PrintWorks also includes a new electroacoustic piece by up-and-coming composer Audrey Wu, co-commissioned by The Halfmoon and Boston’s Society for Historically Informed Performance (SoHIP) for their 2021 virtual concert series. Wu’s receive | repeat | restore | redeem, melds sounds of period instruments with a fixed media track featuring an historically-appropriate common press and engraving press in action, and explores the process of communication — what both printing presses and music are all about!
Works by Buonamente, Gabrieli, Marini, Marais, Matteis, and Wu.
PrintWorks Inspiration
Monday, July 25, 2022
One tool that a musician can use to craft a dynamic, insightful performance, is an awareness of the world that produced the music they are now sharing. In “historically-informed performance”, we may play on original or reproductions of period instruments, or perform with stylistic conventions that have long-since fallen out of fashion.
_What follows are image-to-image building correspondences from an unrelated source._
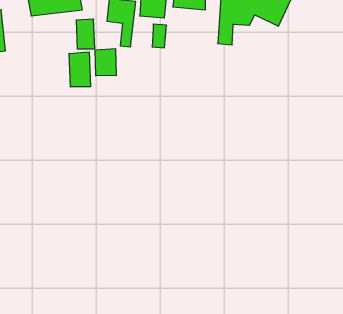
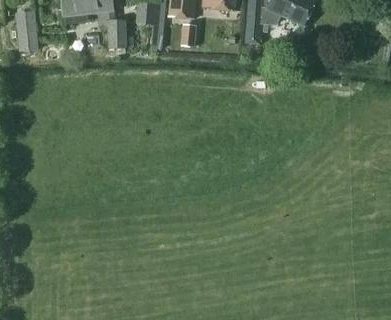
building: [95,49,116,76] -> none
building: [69,52,90,87] -> none

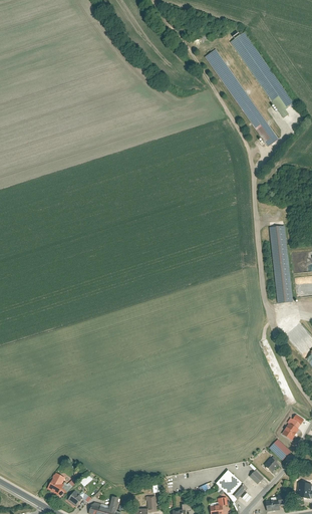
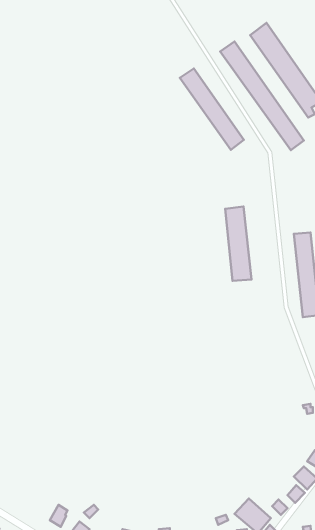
building: none -> [180,69,244,150]
building: none -> [225,206,251,281]

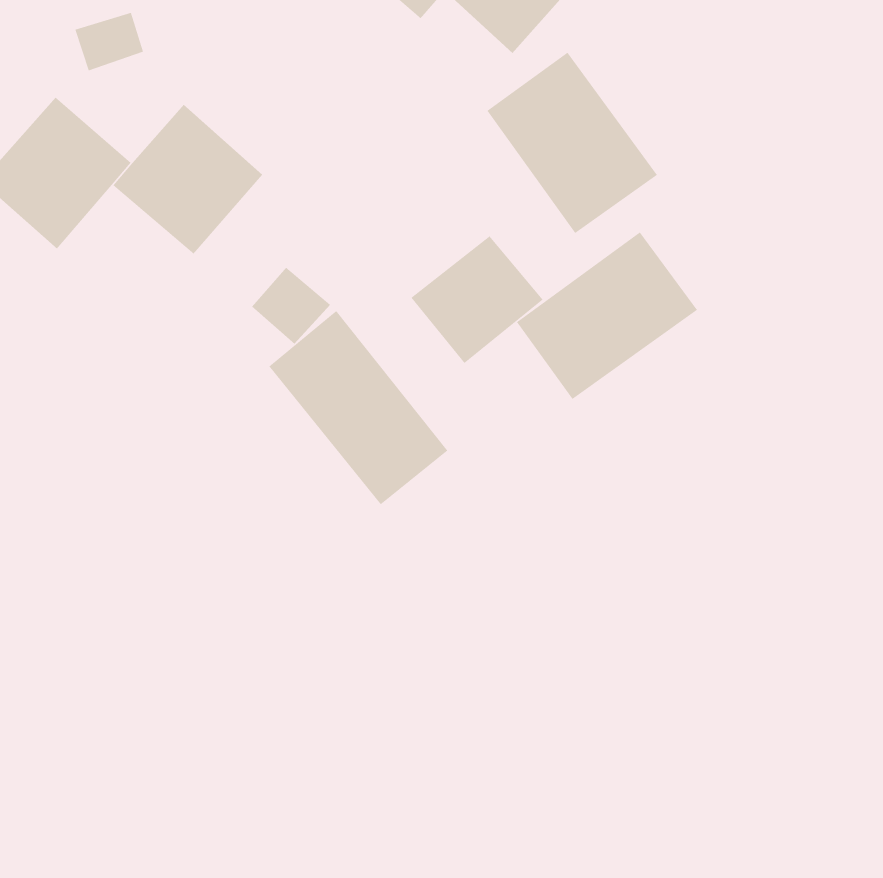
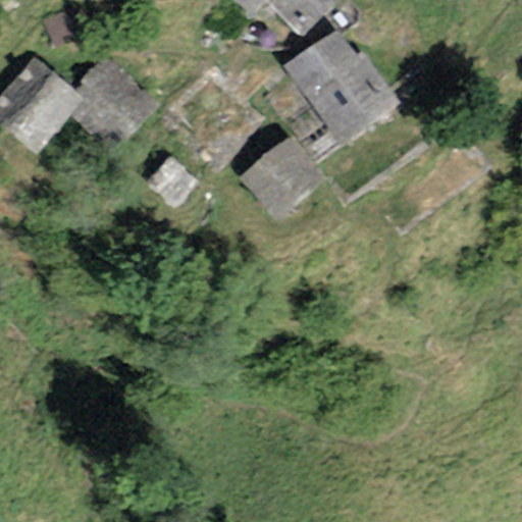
building: [516,232,698,400] -> none
building: [268,310,448,505] -> none

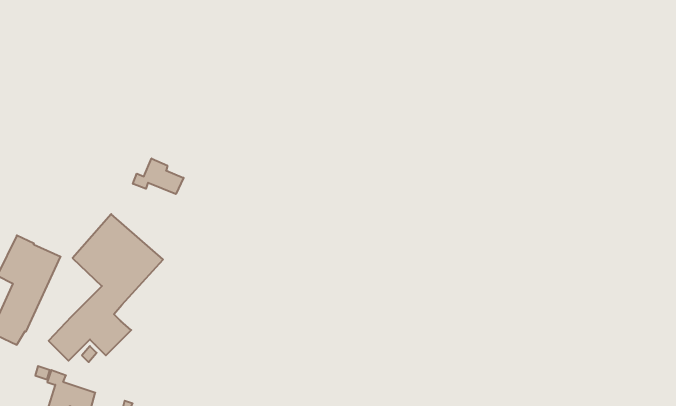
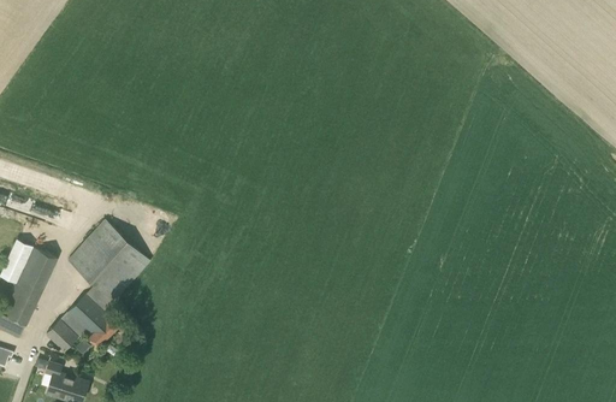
building: [133,158,184,194] -> none

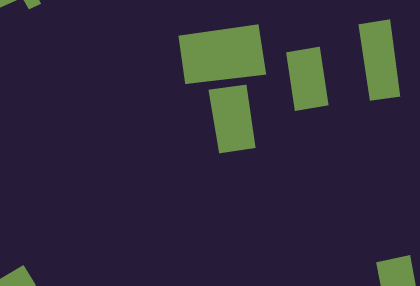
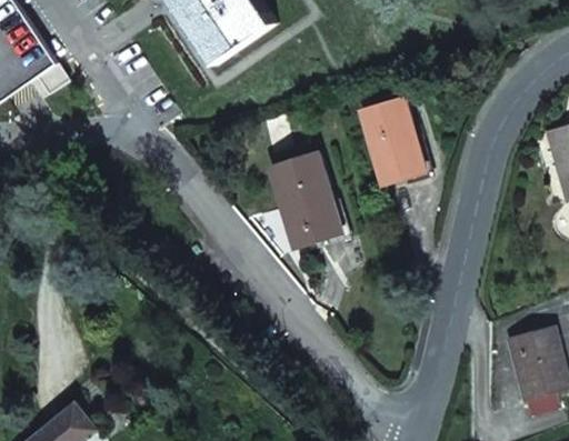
building: [358,18,401,101] -> none
building: [178,24,267,85] -> none

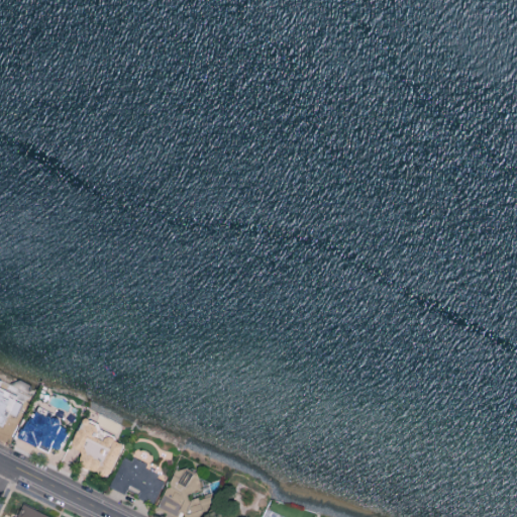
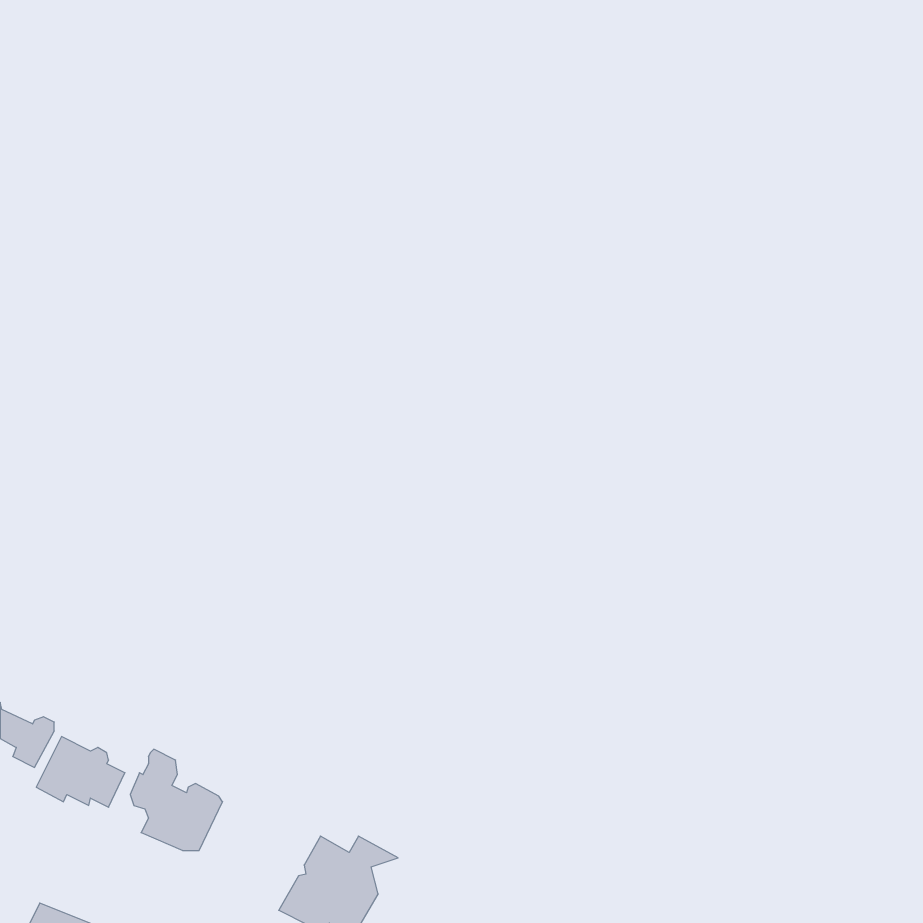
building: [110,458,165,508] -> none

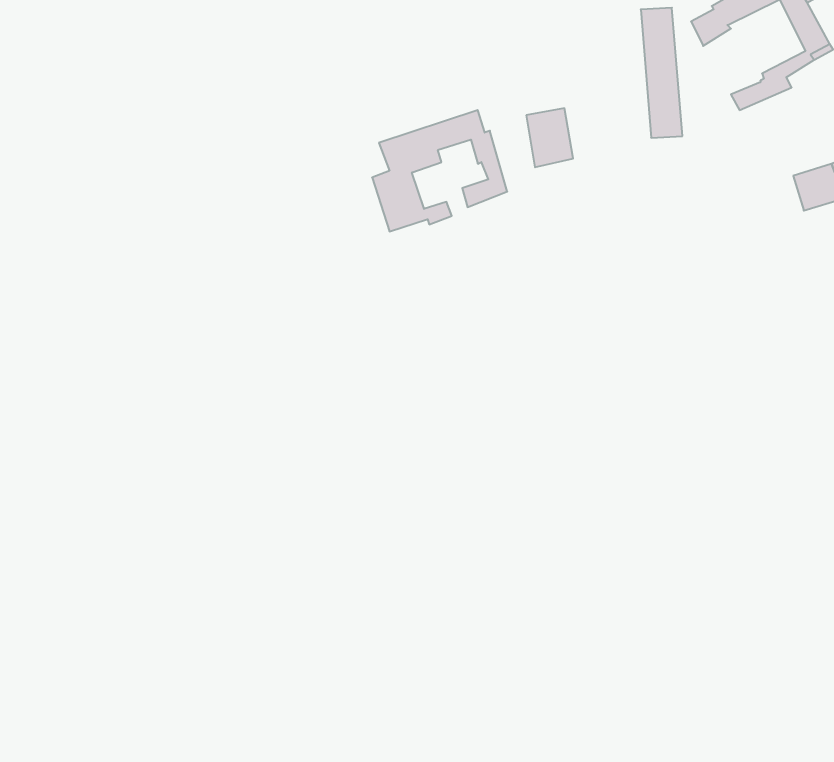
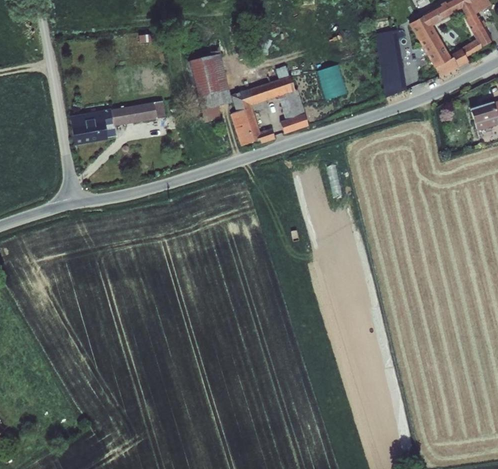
building: none -> [419,28,452,66]
building: none -> [186,51,230,109]
building: none -> [68,102,164,142]

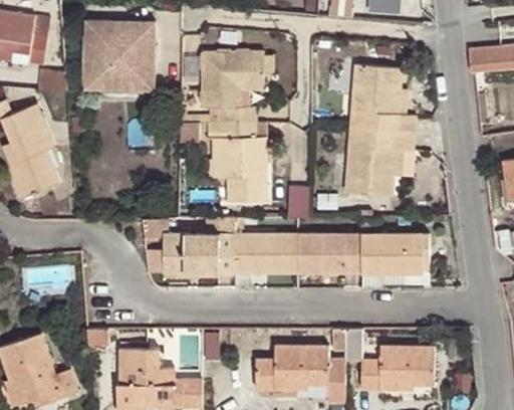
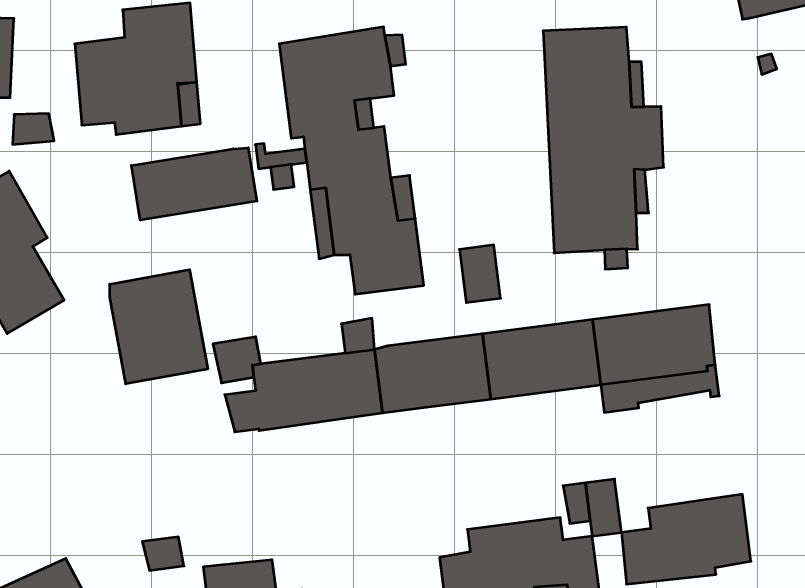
building: none -> [131,148,257,220]
building: none -> [110,270,208,384]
We can better understand and interpret old music today by being familiar with the everyday technologies and creative processes used when a piece of music was first created.
One of my favorite parts of “doing” historically-informed performance is studying, learning from and playing off of old scores. Early printed scores can be confusing, beautiful, fascinating and enlightening — there is so much information that can be read between the lines of a chunky musical staff. At some point I became curious about what the [tangible, sheet] music sounded like as it was being created, with the printing technology of its own time and place.
This curiosity developed into the PrintWorks project!